The Financial Industry Regulatory Authority fined Morgan Stanley Smith Barney (MS) $5 million on Tuesday tied to “supervisory failures” of IPOs in 2012 and 2013, including Facebook’s (FB).
The regulatory group says that from mid-February 2012 to early May 2013, the wirehouse sold shares to investors in 83 IPOs, including Facebook and Yelp, “without having adequate procedures and training to ensure that its sales staff distinguished between ‘indications of interest’ and ‘conditional offers’ in its solicitations.
“Customers must understand when they are entering a contract to buy shares in an IPO,” said Brad Bennett, FINRA executive vice president and chief of enforcement, in a press release.
“There must not be ambiguity regarding the customer’s obligations given the significant legal differences between an indication of interest and a conditional offer to buy,” Bennett said.
Morgan Stanley Smith Barney did not admit or deny the charges, though it consented to the entry of FINRA’s findings.

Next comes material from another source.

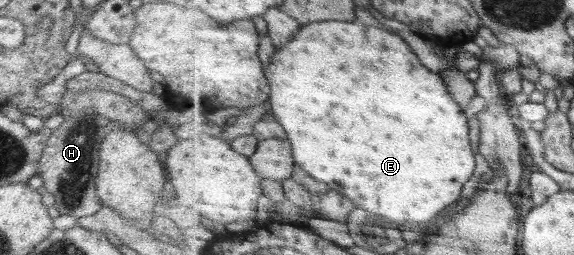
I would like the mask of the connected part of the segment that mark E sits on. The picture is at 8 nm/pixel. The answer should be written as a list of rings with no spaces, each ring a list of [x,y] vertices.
[[[323,21],[305,25],[296,33],[296,37],[284,45],[268,65],[268,79],[271,81],[271,100],[268,106],[273,110],[275,118],[284,125],[292,142],[297,165],[301,165],[316,179],[331,185],[331,189],[339,191],[356,202],[358,208],[384,216],[399,223],[400,228],[409,227],[412,223],[426,223],[438,217],[448,205],[456,203],[464,191],[464,185],[472,179],[472,171],[476,173],[476,153],[472,155],[470,141],[470,119],[464,107],[451,94],[447,80],[439,72],[434,72],[422,64],[420,57],[414,53],[400,35],[384,31],[380,27],[362,24],[360,21]]]

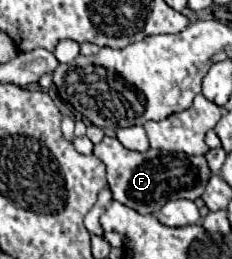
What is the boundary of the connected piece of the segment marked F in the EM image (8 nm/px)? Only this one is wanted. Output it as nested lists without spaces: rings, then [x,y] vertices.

“Morgan Stanley Wealth Management is committed to offering our clients participation in initial public offerings in accordance with applicable FINRA rules, and we have enhanced our practices on this point,” the company said in a statement.
According to FINRA, firms can solicit nonbinding indications of customer interest in an IPO prior to the effective date of the registration statement. The “indication of interest” will only result in a purchase of shares if it is reconfirmed by the investor after the registration statement is effective.
Brokerage firms also can solicit “conditional offers to buy,” which may result in binding transactions after effectiveness of the registration statement, if the investor does not act to revoke the conditional offer before the firm accepts it.
The regulatory group says that Morgan Stanley used the terms “indications of interest” and “conditional offers” interchangeably starting in mid-February 2012 “without proper regard for whether retail interest reconfirmation was required prior to execution.”
In addition, the brokerage firm “did not offer any training or other materials to its financial advisors to clarify the policy and, as a result, sales staff and customers may not have properly understood what type of commitment was being solicited,” the regulatory group says.